Principles for Economic Revival

September 20, 2010

America's financial crisis, deep recession and anemic recovery have largely been driven by economic policies that have deviated from proven fact-based principles, say George P. Shultz, a fellow at the Hoover Institution, and his colleagues.  Here are the priorities that should guide policymakers as they seek to restore more rapid growth.

First, take tax increases off the table:

  • Higher tax rates are destructive to growth and would ratify the recent spending excesses.
  • For example, the U.S. corporate tax is one of the highest in the world.
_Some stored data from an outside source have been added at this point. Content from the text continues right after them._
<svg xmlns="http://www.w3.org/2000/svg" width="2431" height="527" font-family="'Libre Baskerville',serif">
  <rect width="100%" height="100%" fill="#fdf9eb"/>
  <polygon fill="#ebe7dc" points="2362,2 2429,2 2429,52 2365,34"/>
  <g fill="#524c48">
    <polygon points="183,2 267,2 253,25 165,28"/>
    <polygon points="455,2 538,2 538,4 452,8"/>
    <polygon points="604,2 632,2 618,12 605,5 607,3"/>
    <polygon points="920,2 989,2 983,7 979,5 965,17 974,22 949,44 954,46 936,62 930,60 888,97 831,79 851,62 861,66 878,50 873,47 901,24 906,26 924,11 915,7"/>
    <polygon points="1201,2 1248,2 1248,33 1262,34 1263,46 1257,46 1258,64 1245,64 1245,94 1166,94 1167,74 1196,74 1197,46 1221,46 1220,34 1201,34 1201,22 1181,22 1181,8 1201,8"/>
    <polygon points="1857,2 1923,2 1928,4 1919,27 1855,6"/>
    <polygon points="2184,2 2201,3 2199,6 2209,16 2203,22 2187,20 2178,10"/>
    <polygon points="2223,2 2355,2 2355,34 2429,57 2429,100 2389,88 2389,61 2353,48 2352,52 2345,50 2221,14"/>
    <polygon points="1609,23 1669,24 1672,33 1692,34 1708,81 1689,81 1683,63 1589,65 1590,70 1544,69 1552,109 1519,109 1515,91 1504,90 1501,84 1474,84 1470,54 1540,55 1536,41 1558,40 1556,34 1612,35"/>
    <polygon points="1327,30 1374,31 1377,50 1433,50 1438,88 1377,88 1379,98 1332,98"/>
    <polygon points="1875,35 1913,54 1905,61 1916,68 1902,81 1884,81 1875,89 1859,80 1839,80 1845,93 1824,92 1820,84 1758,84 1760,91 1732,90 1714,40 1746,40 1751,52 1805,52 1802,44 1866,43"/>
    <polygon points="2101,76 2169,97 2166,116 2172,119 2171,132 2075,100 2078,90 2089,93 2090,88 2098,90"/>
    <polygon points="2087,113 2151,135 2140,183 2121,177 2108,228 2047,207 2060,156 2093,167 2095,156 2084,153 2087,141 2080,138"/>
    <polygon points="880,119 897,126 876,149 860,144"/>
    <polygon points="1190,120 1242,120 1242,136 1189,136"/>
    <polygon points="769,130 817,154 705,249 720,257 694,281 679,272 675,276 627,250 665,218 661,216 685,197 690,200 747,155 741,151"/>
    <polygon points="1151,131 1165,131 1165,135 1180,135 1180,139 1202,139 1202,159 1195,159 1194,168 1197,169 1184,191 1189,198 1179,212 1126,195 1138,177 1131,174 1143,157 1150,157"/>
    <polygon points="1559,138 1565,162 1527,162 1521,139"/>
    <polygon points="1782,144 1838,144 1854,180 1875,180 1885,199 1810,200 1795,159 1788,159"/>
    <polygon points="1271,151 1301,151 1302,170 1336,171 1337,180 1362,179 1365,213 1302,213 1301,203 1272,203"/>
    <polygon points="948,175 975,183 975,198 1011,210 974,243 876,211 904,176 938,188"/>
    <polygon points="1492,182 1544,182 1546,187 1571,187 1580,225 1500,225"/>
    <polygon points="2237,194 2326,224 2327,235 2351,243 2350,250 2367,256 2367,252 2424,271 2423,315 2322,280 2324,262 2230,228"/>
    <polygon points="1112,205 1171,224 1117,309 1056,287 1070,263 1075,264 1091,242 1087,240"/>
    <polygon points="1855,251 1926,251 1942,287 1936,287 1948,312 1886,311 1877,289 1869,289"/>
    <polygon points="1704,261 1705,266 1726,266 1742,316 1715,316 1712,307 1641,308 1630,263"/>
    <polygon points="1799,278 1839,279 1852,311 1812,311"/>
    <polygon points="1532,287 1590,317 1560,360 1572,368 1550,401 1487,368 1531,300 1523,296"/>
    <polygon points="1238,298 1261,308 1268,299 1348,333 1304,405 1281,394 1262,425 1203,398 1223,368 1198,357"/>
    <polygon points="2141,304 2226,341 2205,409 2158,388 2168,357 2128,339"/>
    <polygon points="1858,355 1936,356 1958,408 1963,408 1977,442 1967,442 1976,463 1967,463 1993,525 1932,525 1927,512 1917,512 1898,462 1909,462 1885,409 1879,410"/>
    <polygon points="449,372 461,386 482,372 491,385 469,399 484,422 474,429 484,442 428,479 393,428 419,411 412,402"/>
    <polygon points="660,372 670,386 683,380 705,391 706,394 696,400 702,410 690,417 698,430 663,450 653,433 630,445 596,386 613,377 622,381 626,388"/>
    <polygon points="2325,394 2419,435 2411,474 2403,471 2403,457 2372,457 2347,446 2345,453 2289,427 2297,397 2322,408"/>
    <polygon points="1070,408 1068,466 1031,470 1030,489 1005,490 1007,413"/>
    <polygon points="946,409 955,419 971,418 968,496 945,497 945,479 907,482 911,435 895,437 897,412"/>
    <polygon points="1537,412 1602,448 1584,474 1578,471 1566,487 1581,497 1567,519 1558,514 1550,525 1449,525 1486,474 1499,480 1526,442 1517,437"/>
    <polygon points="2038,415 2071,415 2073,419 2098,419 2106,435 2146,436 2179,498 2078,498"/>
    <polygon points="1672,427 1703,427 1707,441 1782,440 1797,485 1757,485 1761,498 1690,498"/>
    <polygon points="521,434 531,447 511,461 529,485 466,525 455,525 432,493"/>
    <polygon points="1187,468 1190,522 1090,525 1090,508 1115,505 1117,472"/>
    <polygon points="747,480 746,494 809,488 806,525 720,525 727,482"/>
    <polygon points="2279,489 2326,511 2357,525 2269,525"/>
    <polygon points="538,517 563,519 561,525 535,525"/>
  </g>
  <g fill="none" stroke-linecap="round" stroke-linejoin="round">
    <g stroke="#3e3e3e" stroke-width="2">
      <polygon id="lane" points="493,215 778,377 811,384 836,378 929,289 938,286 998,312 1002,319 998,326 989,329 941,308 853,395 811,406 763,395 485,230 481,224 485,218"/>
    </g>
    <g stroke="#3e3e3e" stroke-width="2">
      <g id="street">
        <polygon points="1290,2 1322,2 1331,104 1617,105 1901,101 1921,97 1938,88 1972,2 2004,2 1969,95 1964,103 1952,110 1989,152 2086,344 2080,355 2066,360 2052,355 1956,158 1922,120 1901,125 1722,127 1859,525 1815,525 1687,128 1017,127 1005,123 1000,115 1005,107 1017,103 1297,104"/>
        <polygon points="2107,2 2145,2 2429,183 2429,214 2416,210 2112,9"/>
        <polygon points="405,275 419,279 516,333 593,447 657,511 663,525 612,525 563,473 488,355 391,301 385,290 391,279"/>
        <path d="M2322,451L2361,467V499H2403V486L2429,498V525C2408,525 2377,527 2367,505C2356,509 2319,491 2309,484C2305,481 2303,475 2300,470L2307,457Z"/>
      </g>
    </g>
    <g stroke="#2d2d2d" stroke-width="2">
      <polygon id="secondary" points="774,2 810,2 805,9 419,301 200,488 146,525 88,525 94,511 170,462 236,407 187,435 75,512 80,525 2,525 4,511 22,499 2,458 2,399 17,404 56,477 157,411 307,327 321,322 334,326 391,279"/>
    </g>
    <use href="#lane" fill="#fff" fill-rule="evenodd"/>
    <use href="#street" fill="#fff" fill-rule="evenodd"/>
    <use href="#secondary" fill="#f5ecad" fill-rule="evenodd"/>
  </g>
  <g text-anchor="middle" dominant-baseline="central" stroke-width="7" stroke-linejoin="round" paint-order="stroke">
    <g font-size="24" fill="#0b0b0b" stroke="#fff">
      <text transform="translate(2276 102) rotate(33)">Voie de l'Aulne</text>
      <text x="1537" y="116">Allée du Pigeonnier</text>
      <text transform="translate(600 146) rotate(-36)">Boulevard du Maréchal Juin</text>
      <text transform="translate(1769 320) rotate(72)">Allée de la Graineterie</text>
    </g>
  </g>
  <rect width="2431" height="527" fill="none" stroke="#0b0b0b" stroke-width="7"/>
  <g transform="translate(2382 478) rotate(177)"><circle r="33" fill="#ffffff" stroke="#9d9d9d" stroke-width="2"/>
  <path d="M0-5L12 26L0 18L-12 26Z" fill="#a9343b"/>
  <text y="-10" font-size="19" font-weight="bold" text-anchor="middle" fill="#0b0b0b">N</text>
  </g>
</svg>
Second, balance the federal budget by reducing spending:

  • The publicly held debt must be brought down to the precrisis safety zone.
  • The government should begin by rescinding unspent "stimulus" and Troubled Asset Relief Program (TARP) funds, ratcheting down domestic appropriations and repealing entitlement expansions, most notably the subsidies in the health care bill.

Third, modify Social Security and health care entitlements to reduce their explosive future growth.

Fourth, enact a moratorium on all new regulations for the next three years:

  • Going forward, regulations should be transparent and simple, pass rigorous cost-benefit tests and on market-based incentives instead of command and control.
  • Direct and indirect cost estimates of regulations and subsidies should be published before new regulations are put into law.

Fifth, monetary policy should be less discretionary and more rule-like.  The Federal Reserve should announce and follow a monetary policy rule, such as the Taylor rule, in which the short-term interest rate is determined by the supply and demand for money.  The rate is then adjusted through changes in the money supply when inflation rises above or falls below the target, or when the economy goes into a recession.